Nvidia ‘Superchip’ Blasts Past AI Benchmarks
Nvidia’s Grace Hopper CPU+GPU Superchip outperformed on the MLPerf industry benchmark tests, according to the chip-maker. The tests highlight the performance and versatility of Nvidia’s chips across the board, including the new large language model (LLM) GPT-J inference benchmark and an updated recommendation model. The Grace Hopper Superchip provided 17% more inference performance than Nvidia’s H100 GPUs, while Nvidia’s L4 GPUs sextuple Intel’s Xeon CPU performance.
Grace Hopper Superchips
The MLPerf benchmarks measure AI acceleration on representative tasks across data center servers, edge devices, and under constrained conditions. Nvidia’s Grace Hopper Superchip combines a Hopper GPU and Grace CPU, optimizing compute allocation between the two. In tests, Grace Hopper systems delivered top throughput across all MLPerf data center inference tests, while Nvidia’s HGX platform, packing eight H100 GPUs, also posted leading scores. The benchmark rounds provide a sense of real-world AI acceleration and point toward a strategy for adoption.

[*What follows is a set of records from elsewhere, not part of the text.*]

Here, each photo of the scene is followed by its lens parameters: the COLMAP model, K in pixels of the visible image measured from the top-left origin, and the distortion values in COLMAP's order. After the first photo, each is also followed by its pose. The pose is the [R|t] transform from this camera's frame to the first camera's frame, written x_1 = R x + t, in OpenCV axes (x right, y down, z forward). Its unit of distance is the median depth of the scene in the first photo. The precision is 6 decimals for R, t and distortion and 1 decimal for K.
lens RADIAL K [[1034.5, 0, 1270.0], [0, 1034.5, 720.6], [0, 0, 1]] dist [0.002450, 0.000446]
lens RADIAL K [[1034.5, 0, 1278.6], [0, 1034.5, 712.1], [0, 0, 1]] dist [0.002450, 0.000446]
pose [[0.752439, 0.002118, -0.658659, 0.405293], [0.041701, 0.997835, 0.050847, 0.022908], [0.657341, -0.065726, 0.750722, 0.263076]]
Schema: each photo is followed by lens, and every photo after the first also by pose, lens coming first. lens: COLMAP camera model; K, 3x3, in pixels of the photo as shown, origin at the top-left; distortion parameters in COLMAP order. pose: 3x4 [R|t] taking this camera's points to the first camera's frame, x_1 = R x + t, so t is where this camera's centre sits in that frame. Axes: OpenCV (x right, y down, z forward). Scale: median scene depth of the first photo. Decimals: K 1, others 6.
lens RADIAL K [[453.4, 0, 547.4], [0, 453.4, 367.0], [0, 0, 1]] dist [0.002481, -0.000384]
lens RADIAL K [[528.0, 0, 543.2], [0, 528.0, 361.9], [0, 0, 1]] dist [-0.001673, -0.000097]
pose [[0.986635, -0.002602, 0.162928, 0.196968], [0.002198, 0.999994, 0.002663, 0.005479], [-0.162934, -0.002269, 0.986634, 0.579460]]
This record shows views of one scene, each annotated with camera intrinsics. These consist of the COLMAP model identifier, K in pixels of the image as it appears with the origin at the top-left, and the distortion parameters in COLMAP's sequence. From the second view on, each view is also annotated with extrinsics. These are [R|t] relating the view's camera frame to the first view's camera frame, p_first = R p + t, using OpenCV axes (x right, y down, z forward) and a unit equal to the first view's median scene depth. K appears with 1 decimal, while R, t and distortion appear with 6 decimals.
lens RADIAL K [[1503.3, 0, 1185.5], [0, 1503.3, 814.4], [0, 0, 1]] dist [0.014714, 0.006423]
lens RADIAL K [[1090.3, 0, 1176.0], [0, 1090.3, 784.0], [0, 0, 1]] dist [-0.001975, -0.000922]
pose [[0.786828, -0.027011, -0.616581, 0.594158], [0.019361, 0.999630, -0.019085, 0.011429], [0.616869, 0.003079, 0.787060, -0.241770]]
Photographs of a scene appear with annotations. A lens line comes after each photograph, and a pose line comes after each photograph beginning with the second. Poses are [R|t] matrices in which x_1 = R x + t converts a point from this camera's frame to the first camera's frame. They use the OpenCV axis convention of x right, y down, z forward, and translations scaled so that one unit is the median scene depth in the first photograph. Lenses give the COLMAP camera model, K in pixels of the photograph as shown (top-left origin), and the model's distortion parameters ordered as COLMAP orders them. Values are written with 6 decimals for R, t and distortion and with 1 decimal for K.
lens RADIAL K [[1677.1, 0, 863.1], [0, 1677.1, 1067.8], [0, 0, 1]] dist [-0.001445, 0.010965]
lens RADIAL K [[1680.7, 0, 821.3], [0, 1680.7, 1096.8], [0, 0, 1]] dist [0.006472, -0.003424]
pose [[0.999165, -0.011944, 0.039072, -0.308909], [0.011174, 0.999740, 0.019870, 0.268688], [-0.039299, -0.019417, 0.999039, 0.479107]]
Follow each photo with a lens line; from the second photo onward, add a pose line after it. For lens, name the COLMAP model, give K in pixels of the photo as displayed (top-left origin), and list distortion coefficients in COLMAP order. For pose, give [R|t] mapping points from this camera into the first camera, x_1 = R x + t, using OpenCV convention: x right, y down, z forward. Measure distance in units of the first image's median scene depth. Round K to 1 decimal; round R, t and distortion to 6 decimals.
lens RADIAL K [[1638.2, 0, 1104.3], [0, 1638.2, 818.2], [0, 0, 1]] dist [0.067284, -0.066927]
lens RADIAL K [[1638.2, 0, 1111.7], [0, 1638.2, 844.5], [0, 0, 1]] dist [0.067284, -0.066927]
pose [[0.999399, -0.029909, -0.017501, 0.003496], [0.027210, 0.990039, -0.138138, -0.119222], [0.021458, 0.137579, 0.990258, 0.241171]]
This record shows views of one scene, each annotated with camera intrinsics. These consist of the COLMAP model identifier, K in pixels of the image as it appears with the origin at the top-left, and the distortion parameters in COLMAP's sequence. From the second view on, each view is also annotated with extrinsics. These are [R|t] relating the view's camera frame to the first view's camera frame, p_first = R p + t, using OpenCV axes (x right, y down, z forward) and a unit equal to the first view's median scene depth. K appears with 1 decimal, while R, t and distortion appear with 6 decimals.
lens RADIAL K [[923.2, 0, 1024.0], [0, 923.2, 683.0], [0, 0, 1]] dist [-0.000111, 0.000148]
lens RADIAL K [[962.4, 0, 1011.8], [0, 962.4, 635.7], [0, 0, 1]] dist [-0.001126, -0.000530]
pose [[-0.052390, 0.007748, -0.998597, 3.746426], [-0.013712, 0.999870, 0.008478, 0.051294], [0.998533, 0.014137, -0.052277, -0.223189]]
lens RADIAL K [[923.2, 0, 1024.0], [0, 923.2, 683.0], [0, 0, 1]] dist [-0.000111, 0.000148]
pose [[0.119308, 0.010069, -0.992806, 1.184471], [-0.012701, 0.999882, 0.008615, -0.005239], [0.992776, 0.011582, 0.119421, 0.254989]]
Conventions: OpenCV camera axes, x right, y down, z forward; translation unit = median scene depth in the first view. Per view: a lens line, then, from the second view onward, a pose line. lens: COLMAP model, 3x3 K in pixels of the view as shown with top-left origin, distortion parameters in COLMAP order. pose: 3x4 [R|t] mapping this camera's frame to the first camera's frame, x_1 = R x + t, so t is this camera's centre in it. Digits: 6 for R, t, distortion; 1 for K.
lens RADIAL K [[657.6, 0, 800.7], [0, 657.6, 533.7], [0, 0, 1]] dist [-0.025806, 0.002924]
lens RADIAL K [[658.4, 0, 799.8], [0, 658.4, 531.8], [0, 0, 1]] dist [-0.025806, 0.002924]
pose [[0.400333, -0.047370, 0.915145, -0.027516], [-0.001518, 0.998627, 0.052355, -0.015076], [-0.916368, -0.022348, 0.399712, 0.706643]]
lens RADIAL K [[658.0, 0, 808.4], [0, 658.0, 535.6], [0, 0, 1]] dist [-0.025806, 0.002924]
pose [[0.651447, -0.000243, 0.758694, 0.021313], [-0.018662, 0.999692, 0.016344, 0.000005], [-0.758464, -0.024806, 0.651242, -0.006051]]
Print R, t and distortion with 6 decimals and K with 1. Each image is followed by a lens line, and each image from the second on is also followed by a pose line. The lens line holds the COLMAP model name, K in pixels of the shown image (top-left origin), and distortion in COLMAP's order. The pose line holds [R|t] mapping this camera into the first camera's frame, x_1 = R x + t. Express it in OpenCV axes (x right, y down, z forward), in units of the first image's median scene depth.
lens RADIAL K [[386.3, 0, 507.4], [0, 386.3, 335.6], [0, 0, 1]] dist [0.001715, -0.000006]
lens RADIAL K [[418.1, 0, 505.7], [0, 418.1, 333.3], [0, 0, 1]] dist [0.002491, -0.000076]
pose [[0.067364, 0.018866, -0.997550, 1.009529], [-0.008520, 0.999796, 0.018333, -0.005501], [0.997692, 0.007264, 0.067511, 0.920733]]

“Grace Hopper Superchips and H100 GPUs led across all MLPerf’s data center tests, including inference for computer vision, speech recognition and medical imaging, in addition to the more demanding use cases of recommendation systems and the large language models (LLMs) used in generative AI,” Nvidia director of product marketing Dave Salvator explained in a blog post. “Overall, the results continue NVIDIA’s record of demonstrating performance leadership in AI training and inference in every round since the launch of the MLPerf benchmarks in 2018.”
TensorRT-LLM
You can see the difference the Grace Hopper Superchip makes in the chart above. Nvidia suggests the MLPerf tests serve to make the new TensorRT-LLM software for upgrading LLM efficiency and inference processing ability more enticing. TensorRT-LLM leverages Nvidia’s GPUs and compilers to improve LLM speed and usability by a significant margin. The TensorFlow-based platform minimizes coding requirements and offloads performance optimizations to the software. The company’s TensorRT deep learning compiler and other techniques allow the LLMs to run across multiple GPUs without any code changes. Both upgrades extend Nvidia’s generative AI work from earlier this year. Since then, it has rapidly scaled up its operations, including working with Hugging Face to develop Training Cluster as a Service, a tool for streamlining enterprise LLM creation.